I was so excited when the Youth Conservation Program called me and told me I was in the top 15 contestants to recieve a sheep. I would be traveling to the Maryland Sheep and Wool Festible to pick up my new sheep. Usually the Youth Conservation Program gives away yearling ewes, but because I only had ewes they talked to the breeder that was donating the ewe decided that it would best to donate a Bluefaced yearling ram this year. The ram, Beechtree’s Greystone, was donated by Brenda and Mark Lelli from Beechtree farm in Michigan.
The Maryland Sheep and Wool Festival was a lot of fun. I got to meet Greystone and Brenda and Mark from Beechtree Farms. After the presentation and I recieved my ram I got to participate in The Parade of Breeds. Greystone is such a beautiful ram and he behaved really well throughout the whole ordeal.
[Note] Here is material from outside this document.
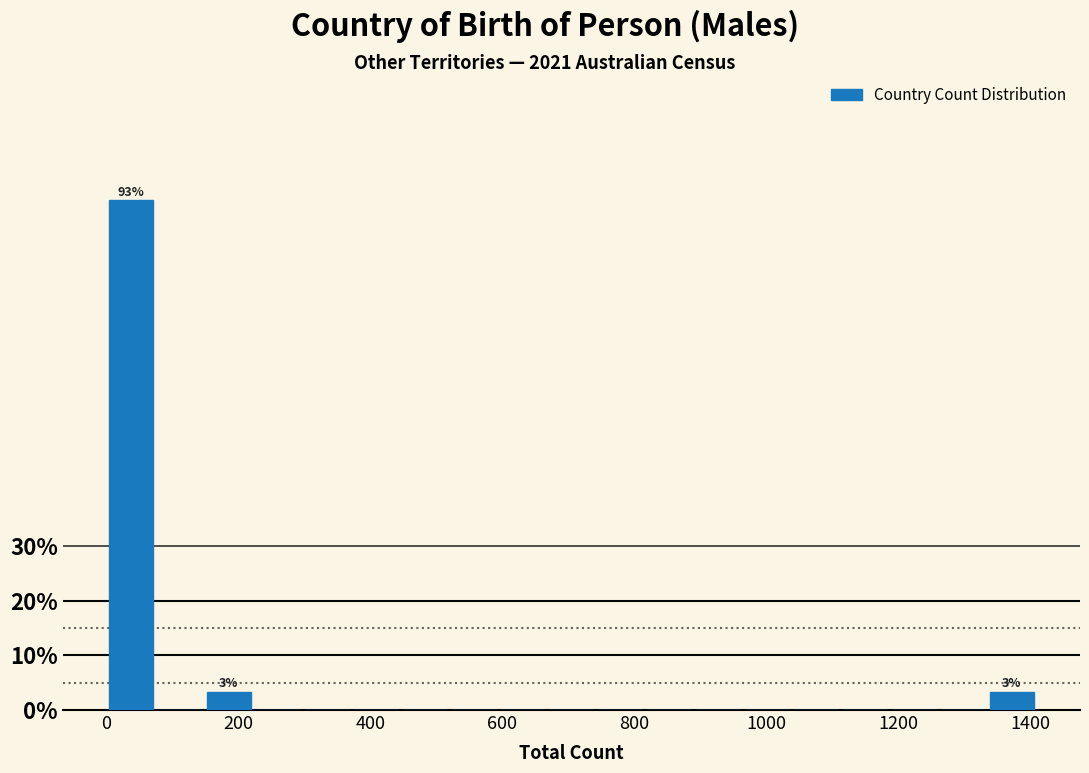

Around what value on the x-axis is the tallest bar? Give the approximate position of its centre, as read against the axis.

40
Now that I’ve recieved my ram I have to fill several obligations throughout the next year. Once I got home from the festival I sent Mark and Brenda Lelli a thankyou note and I will keep them updated on what Greystone is up to. For Christmas I will use Greystone’s wool to make a Christmas present for Greystone’s breeders. I will also be keeping two scrapbooks on all the fun things that Greystone and I are doing. One of the scrapbooks goes to the donater while I get to keep the other after it is shown at theMaryland Sheep and Wool Festival next year. This fall I will also be breeding him to three regitared Bluefaced ewes and hopefully be showing their lambs this coming year at the Maryland Sheep and Wool Festible.
I had a lot of fun writing my essay and receiving my new ram. I encourage any young shepherd to give it a try.
From Jill Johnson, Boyd, WI
My boys, Blake(age 11) and Tyler(age 9), have 15 BFLs. BLU members LeeAnne & Weldon Richert (Cable, WI) have helped them get started with a nice little flock. The boys make management decisions for their flock with a little help from us. They are also involved with the care and management of our 50+ ewe Cormo flock. They also enjoy helping with the marketing of our wool and help with educational presentations on sheep and wool.
Blake and Tyler had an exciting weekend during the Wisconsin Sheep and Wool Festival. Blake won champion youth fleece, champion natural colored fleece, and ultimately reserve supreme champion fleece with a natural colored Bluefaced Leicester fleece.
The fleece was the lamb fleece of RiverWinds 255 Muffy.
Blake and Tyler also exhibited the champion Natural colored ewe, RiverWinds 254 Miffy,(twin to Muffy) at the Great Lakes BFL show at WSWF. They also exhibited the reserve champion colored BFL ram and reserve champion white BFL ewe.
Tyler and his reserve champion white BFL ewe
To continue with my motherly bragging they also placed 1st and 3rd in the beginner division of the Youth sweepstakes held at the festival. The sweepstakes is a points competition based on all the youth activies at the festival. In all they had a good weekend.
Blake and his champion natural colored BFL ewe
Blake has shown his BFLs at our county fair for 3 years introducing something other than a Suffolk. Both boys have shown at WSWF for the last 3 years in the Great Lakes BFL show and the Junior show. Last year Blake actually showed the reserve supreme champion wool breed of the junior show with his white BFL yearling. Tyler has also had success in fleece competitions last year he exhibited the reserve champion white fleece at
Shepherd’s Harvest (Minnesota’s main sheep and wool festival)in a competition with more than 100 fleeces and then sold that fleece for $100 at silent auction.
Comments from fleece Judge Letty Klein: Out of about 130 fleece entries, there was one BFL, a natural colored one. It was stunning! I placed it 1st in the NC long wool class, then Champion NC
Division. Well, I then made the fleece Reserve Supreme over all the fleeces.